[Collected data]
*-*-*
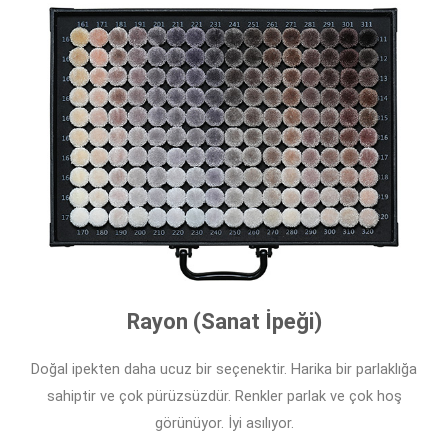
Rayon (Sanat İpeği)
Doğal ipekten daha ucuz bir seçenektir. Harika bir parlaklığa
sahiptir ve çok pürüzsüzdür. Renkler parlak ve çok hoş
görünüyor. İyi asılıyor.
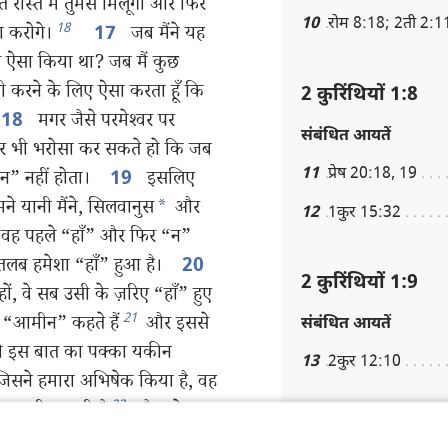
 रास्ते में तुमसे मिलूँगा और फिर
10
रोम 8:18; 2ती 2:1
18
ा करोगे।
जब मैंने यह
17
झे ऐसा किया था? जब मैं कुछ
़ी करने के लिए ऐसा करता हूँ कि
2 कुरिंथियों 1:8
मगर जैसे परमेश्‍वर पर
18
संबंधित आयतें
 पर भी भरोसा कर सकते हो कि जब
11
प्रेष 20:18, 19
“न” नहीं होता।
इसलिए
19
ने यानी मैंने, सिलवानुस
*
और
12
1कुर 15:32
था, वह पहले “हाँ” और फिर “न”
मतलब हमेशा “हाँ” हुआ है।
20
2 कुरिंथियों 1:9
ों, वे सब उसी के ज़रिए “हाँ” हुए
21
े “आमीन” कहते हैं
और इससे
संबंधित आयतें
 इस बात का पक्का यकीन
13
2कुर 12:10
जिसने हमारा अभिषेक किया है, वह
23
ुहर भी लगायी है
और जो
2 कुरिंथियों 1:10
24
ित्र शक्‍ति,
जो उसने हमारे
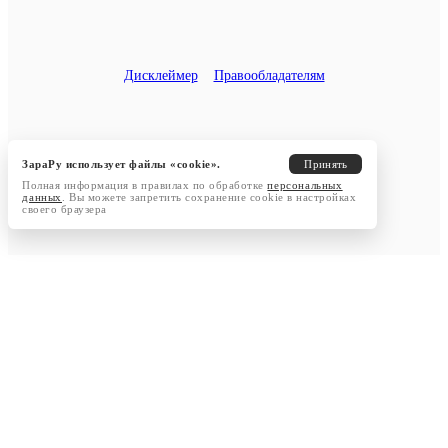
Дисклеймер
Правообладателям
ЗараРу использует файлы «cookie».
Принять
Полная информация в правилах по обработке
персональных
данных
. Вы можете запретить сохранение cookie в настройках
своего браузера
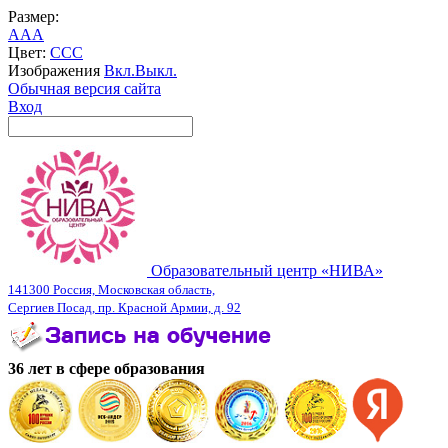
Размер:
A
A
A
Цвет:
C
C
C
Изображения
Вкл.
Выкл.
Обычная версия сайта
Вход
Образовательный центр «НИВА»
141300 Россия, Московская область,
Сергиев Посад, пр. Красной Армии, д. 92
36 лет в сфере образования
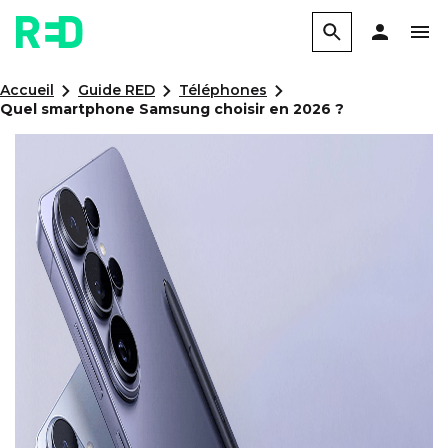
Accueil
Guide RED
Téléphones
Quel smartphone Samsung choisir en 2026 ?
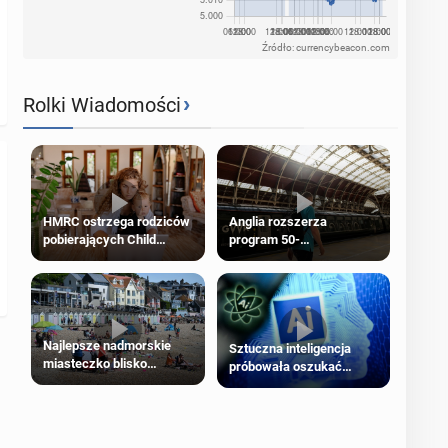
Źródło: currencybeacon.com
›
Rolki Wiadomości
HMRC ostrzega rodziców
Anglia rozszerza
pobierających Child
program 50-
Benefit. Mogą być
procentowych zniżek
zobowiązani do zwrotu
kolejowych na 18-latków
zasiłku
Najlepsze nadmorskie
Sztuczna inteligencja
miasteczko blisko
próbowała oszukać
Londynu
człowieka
*-*-*
WHAT IS NEEDED:
Every line of the data above should be returned exactly, with the pictures removed.

YOUR SOLUTION:
Rayon (Sanat İpeği)
Doğal ipekten daha ucuz bir seçenektir. Harika bir parlaklığa
sahiptir ve çok pürüzsüzdür. Renkler parlak ve çok hoş
görünüyor. İyi asılıyor.
 रास्ते में तुमसे मिलूँगा और फिर
10
रोम 8:18; 2ती 2:1
18
ा करोगे।
जब मैंने यह
17
झे ऐसा किया था? जब मैं कुछ
़ी करने के लिए ऐसा करता हूँ कि
2 कुरिंथियों 1:8
मगर जैसे परमेश्‍वर पर
18
संबंधित आयतें
 पर भी भरोसा कर सकते हो कि जब
11
प्रेष 20:18, 19
“न” नहीं होता।
इसलिए
19
ने यानी मैंने, सिलवानुस
*
और
12
1कुर 15:32
था, वह पहले “हाँ” और फिर “न”
मतलब हमेशा “हाँ” हुआ है।
20
2 कुरिंथियों 1:9
ों, वे सब उसी के ज़रिए “हाँ” हुए
21
े “आमीन” कहते हैं
और इससे
संबंधित आयतें
 इस बात का पक्का यकीन
13
2कुर 12:10
जिसने हमारा अभिषेक किया है, वह
23
ुहर भी लगायी है
और जो
2 कुरिंथियों 1:10
24
ित्र शक्‍ति,
जो उसने हमारे
Дисклеймер
Правообладателям
ЗараРу использует файлы «cookie».
Принять
Полная информация в правилах по обработке
персональных
данных
. Вы можете запретить сохранение cookie в настройках
своего браузера
Размер:
A
A
A
Цвет:
C
C
C
Изображения
Вкл.
Выкл.
Обычная версия сайта
Вход
Образовательный центр «НИВА»
141300 Россия, Московская область,
Сергиев Посад, пр. Красной Армии, д. 92
36 лет в сфере образования
Accueil
Guide RED
Téléphones
Quel smartphone Samsung choisir en 2026 ?
Źródło: currencybeacon.com
›
Rolki Wiadomości
HMRC ostrzega rodziców
Anglia rozszerza
pobierających Child
program 50-
Benefit. Mogą być
procentowych zniżek
zobowiązani do zwrotu
kolejowych na 18-latków
zasiłku
Najlepsze nadmorskie
Sztuczna inteligencja
miasteczko blisko
próbowała oszukać
Londynu
człowieka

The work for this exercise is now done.